Who's the Boss is the 2006 compilation album by St. Lunatics. A few songs on the album date back to early St. Lunatics music in 1996. The album includes appearances by all the St. Lunatics including Ali, City Spud, Kyjuan, Lil T (now Murphy Lee) & Nelly.

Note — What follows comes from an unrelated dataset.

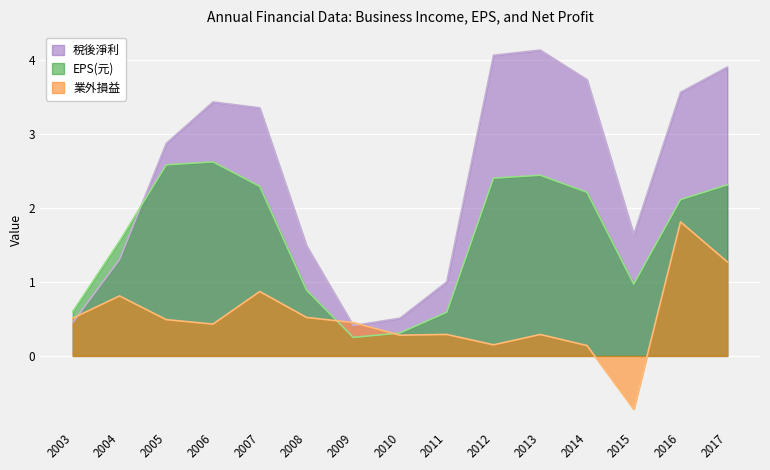

At which category does EPS(元) reach its first local valley?

2009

The album was released in the United States on February 21, 2006.  The album was not released under Universal Music/Derrty Entertainment and was not supported by Nelly.  Rather, this was an album released by the owner of the original music, not endorsed by Nelly.

Track listing
 "Intro"
 "Gimme What U Got" (produced by Jason "Jay E" Epperson)
 "Sticky Now" (produced by Jason "Jay E" Epperson)

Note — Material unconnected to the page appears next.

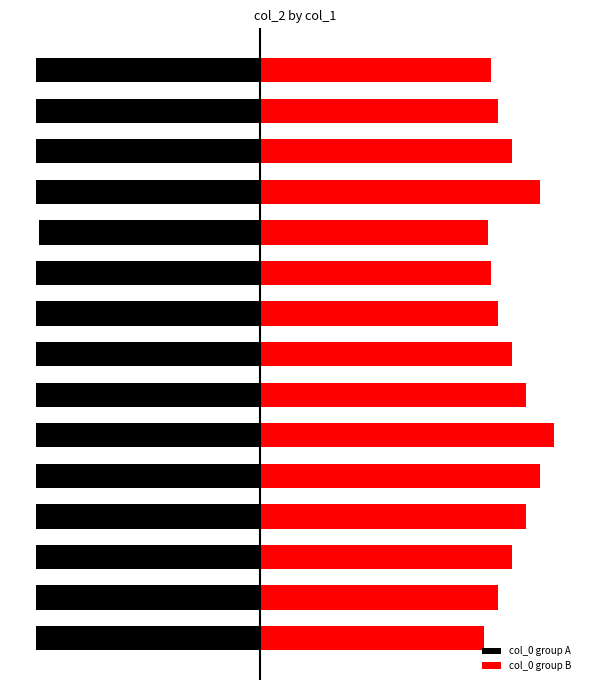

What is the value of the col_0 group B bar at the 8th from the left?

0.6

 "Ice-E" (produced by Jason "Jay E" Epperson)
 "Joyous Occasion" (produced by Lavell "City Spud" Webb)
 "Who's the Boss" (produced by Jason "Jay E" Epperson)
 "Got Myself a Date" (produced by Lavell "City Spud" Webb)
 "Check the Rhyme" (produced by Jason "Jay E" Epperson)
 "Gimme What U Got (remix)" (produced by Jason "Jay E" Epperson)
 "Tonight" (produced by Lavell "City Spud" Webb)
 "Check the Rhyme (remix)" (produced by Jason "Jay E" Epperson)

Samples
 "Gimme What U Got (Remix)" contains elements of the recording "Strawberry Letter 23" by The Brothers Johnson.
 "Who's the Boss" contains elements of the recording "Don't Look Any Further" by Dennis Edwards featuring Siedah Garrett.